Still, after a brief hiatus at resort in Seaside, Fla., where she contemplated her decision by consulting her friends, and then her family and relatives when she came back, Gunn felt she was up to the job. But most importantly, before she agreed on doing anything, she had to have a heart-to-heart conversation with her mother.
“There are times you are going to get mad at me,” her mother told her. “They are times I’m going to get mad at you. There are going to be things that you do that I’m not going to agree with, and things that I do you aren’t going to agree with, so we are going to have to learn to work together.”
But ultimately, to her mother, it has always boiled down to this: “I think our biggest problem is the fact that we are too much alike.”
By September 2011, once Last Shot with Judge Gunn began to air across the nation, Gunn’s name can now be seen accredited as the show’s Arkansas producer.
A New Lease in Life
Working in a small conference room at Gunn’s Firm, a private non-specialty law firm partially owned by her mother, Gunn’s primary job now centers on interviewing the participants in order to acquire the content (i.e. storyline) of the show, along with preparing the show’s agenda and staffing.
On filming days, however, which usually occurs on Saturday afternoon in the historic Washington County Courthouse, and which the show leases it for a $1000 per day, Gunn divides her behind the scenes responsibilities by interviewing the participants and their family after they presented their case during taping, getting their photos, getting the agenda of the show, making sure everybody is on time, preparing food and transportation for the participants, communicating with the executives in Los Angeles, and “manning” the door to the courtroom.

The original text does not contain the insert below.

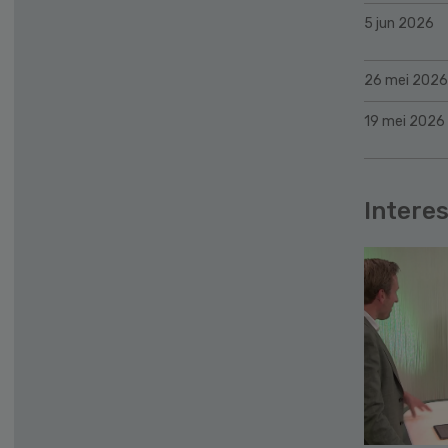
5 jun 2026
26 mei 2026
19 mei 2026
Interes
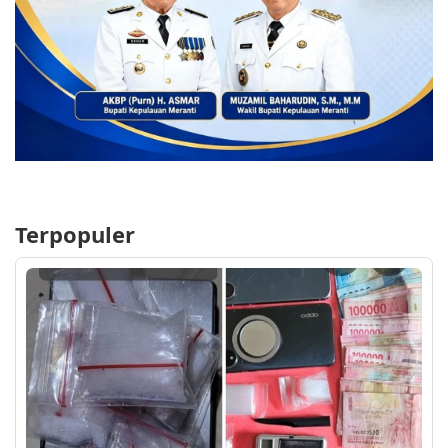
Terpopuler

“This is my breather—this small moment when they say ‘All, rise,’” says Gunn, standing outside the courtroom in the hall and phone-texting some members of the crew who are watching the show inside.
But this “breather” soon ends when the participants, one by one, start to exit the courtroom after they finish meeting with Judge Gunn and receiving the verdict on whether they are admitted to the recovery program. It is then when the participants approach Gunn with the news, most of the time emotionally stricken, as the latter greet them with congratulatory encouragement.
“We really changed a lot of lives,” says Michael McHenry, 29, the parole office who works in the show and whose principle job is to conduct “a series of background investigations . . . and figure out if the person is viewed as priority in the program.”
“There are a lot of good moments in drug court, says Lisa Deniss, the prosecutor of the show, “because there are a lot of success stories in the show—like a child reuniting with his parents after a period of grief . . . or a prodigal son coming back around.” Indeed, even against her realistic and cynical perspective as a prosecutor, or “the person who everybody loves to hate,” according to Gunn, Deniss admits that witnessing these heartfelt reunions is what makes it special, and in which a “typical, prosecuting attorney rarely experience in her job.”
And so does McHenry, who used to work as a regular parole officer for the state of Arkansas. “They offer me a position to change people’s life,” he says. “Basically an opportunity to become a family to their family.”
But to Gunn, who, after hugging a participant with kind words of encouragement, nothing seems more satisfying at the moment than to be a part of “something positive in someone’s life.”
Even though Gunn still serves as “Of Counsel” for the Gunn Law Firm and takes her law career and clients very seriously and passionately, her job as a producer remains the primary focus in her life fulfilling career.
“I really love my job,” she says. “I don’t think I’d have been able to say this if I were [strictly] a lawyer.”